Thank you for sharing this bit of happy news.
a hip hop artist from Idaho (fka Bella Q)
@Ohio Mom: I agree about the overrated, and it’s heartening to hear someone else who is pretty surprised by 30 LEOs who aren’t happy with the
KingGovernor. My thought as it happened was not on the talk I was going to give, but “I’ve got to post this on Balloon Juice” – priorities, I haz some!Joel
@Steve in DC: When you write authoritatively, it doesn’t make your points any more true.
texascowgirl
Which of Mitt’s money do you think the MSM will talk about: his $100 million off shore money or the $100 million his campaign raised in June?
Kathleen
@Napoleon: Mayhaps would its initials be “GL”? In a county which shares a name with a former Chief Justice?
slightly-peeved
How often has Rmoney been polling above Obama? Aren’t his unfavourables far worse (relative to hhis favourables) than Obama’s? And this is before people have actually got to know him? And isn’t the Democratic enthusiasm much higher than Republican?
Don’t get complacent, anyone, but the reason Romney’s doing badly is because most Democrats (and a lot of independents) like Obama, and like what he has done. If Romney hasn’t fired all the competent staffers yet, the ones that remain would be deeply, deeply worried about being behind Obama while having the advantage of unfamiliarity.
Roger Moore
@shortstop:
It probably would have helped if they could have held their tongues about how they were going to crash the economy so Obama would take the blame. It’s hard to do a good frame job when you stand around talking about how you’re going to frame that no good so-and-so where everyone can hear you.
WereBear
Classically, it’s the villain’s arrogance; hubris, if you will; which brings about their downfall.
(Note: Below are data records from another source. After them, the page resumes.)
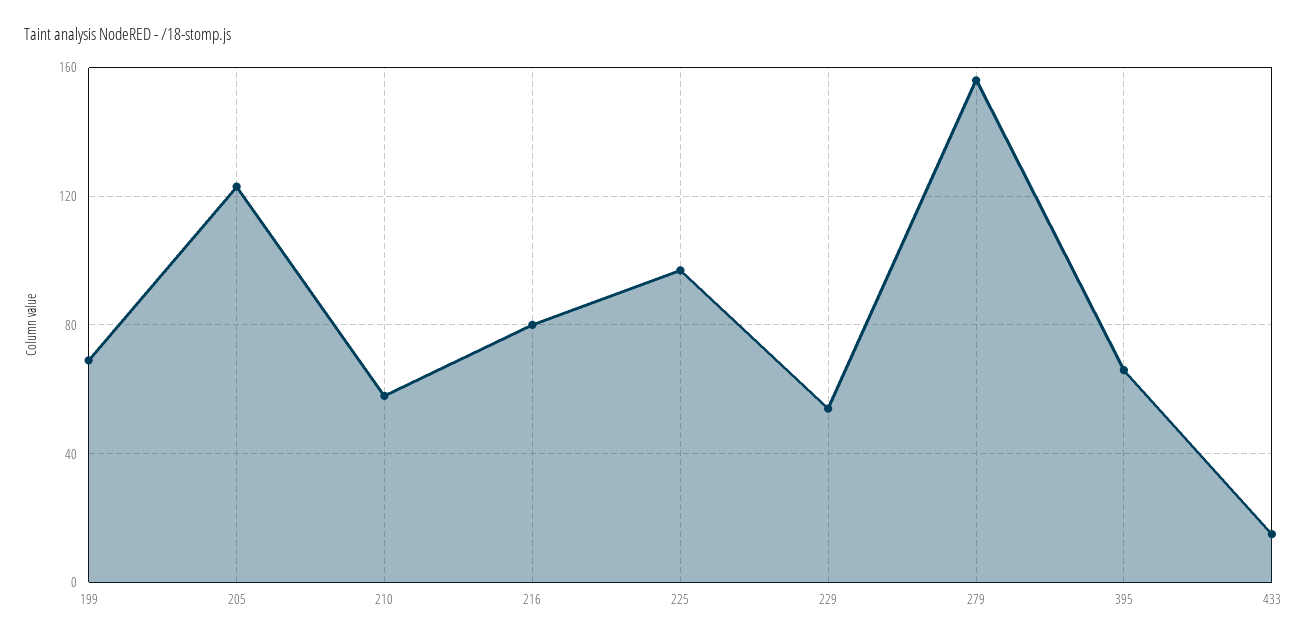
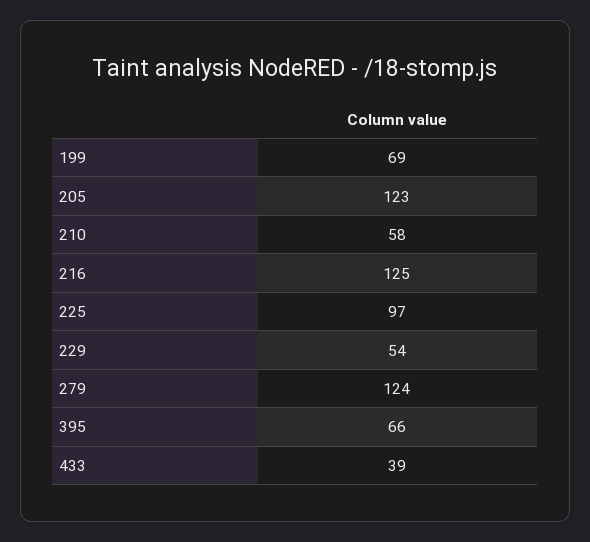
  {
    "199": 69,
    "205": 123,
    "210": 58,
-   "216": 80,
+   "216": 125,
    "225": 97,
    "229": 54,
-   "279": 155,
+   "279": 124,
    "395": 66,
-   "433": 15
+   "433": 39
  }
I hope a few thousand years of drama is right.
rikyrah
@Ivan Ivanovich Renko:
Ivan Ivanovich Renko Says:
If Barack Obama were White , Willard would already be openly mocked for the joke that he is
ALL Willard has is that he’s a rich, White man.
THAT IS ALL
Lurker
@Steve in DC:
When you say, “win,” are you referring to PPACA?
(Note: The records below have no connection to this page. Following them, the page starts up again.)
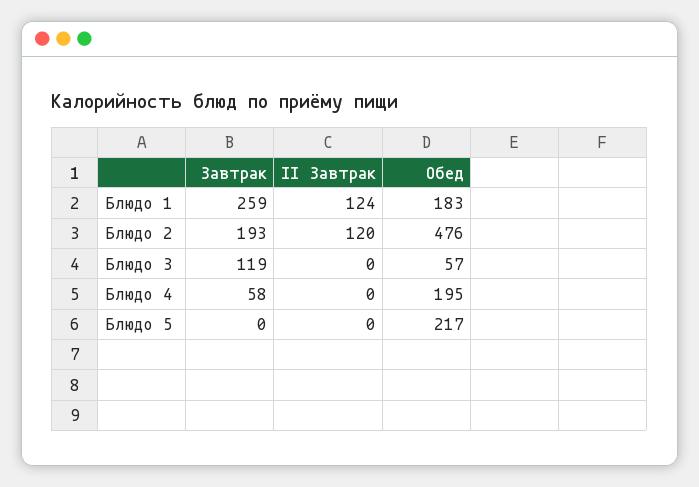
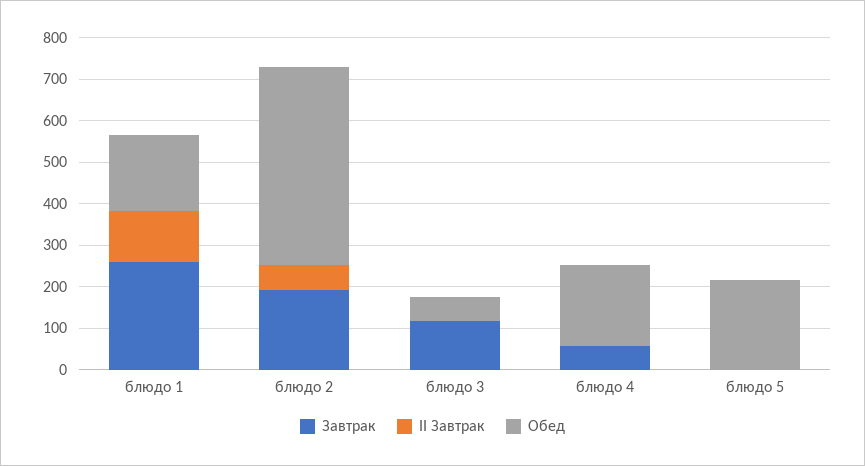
  {
    "Завтрак": {
      "Блюдо 1": 259,
      "Блюдо 2": 193,
      "Блюдо 3": 119,
      "Блюдо 4": 58,
      "Блюдо 5": 0
    },
    "II Завтрак": {
      "Блюдо 1": 124,
-     "Блюдо 2": 120,
+     "Блюдо 2": 60,
      "Блюдо 3": 0,
      "Блюдо 4": 0,
      "Блюдо 5": 0
    },
    "Обед": {
      "Блюдо 1": 183,
      "Блюдо 2": 476,
      "Блюдо 3": 57,
      "Блюдо 4": 195,
      "Блюдо 5": 217
    }
  }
That slender reed supporting all my hope of remaining in this country as a cancer survivor marked with the scarlet “P” of Preexisting Condition?
‘Cause that “win” of President Obama is pretty darned popular with me.
I want a second term of this brilliant, wonderful man as President.
SoINeedAName48
Hard to believe, but Newt Gingrich would agree:
http://thinkprogress.org/politics/2012/01/28/413247/swiss-mitt-romneys-latest-out-of-touch-debate-moments/
Ben Cisco (onboard the Defiant)
@Ivan Ivanovich Renko: Amen. He has had to claw his way through all the bullshit from NeoConfederates, lame-assed “allies” AND the FerengiMedia™„ and he still has to pass muster with WHO? Fuck THAT noise.
pattonbt
@Steve in DC: You really have lost your marbles, haven’t you.
Jesus wept youre stupid.
debbie
It will be interesting to see if Strickland can suppress his own ambitions in favor of letting Cordray take the lead in running against Kasich. I like Strickland, but it’s obvious he’s very interested in avenging his loss.
Speaking of Kasich, his newest battle is holding onto his budget surplus, rather than using the funds for long-term investments like education or infrastructure. Listening to him yesterday, you’d have thought it was his own private stash. Wait. It must be. How else could his neighborhood have gotten their power back on so quickly?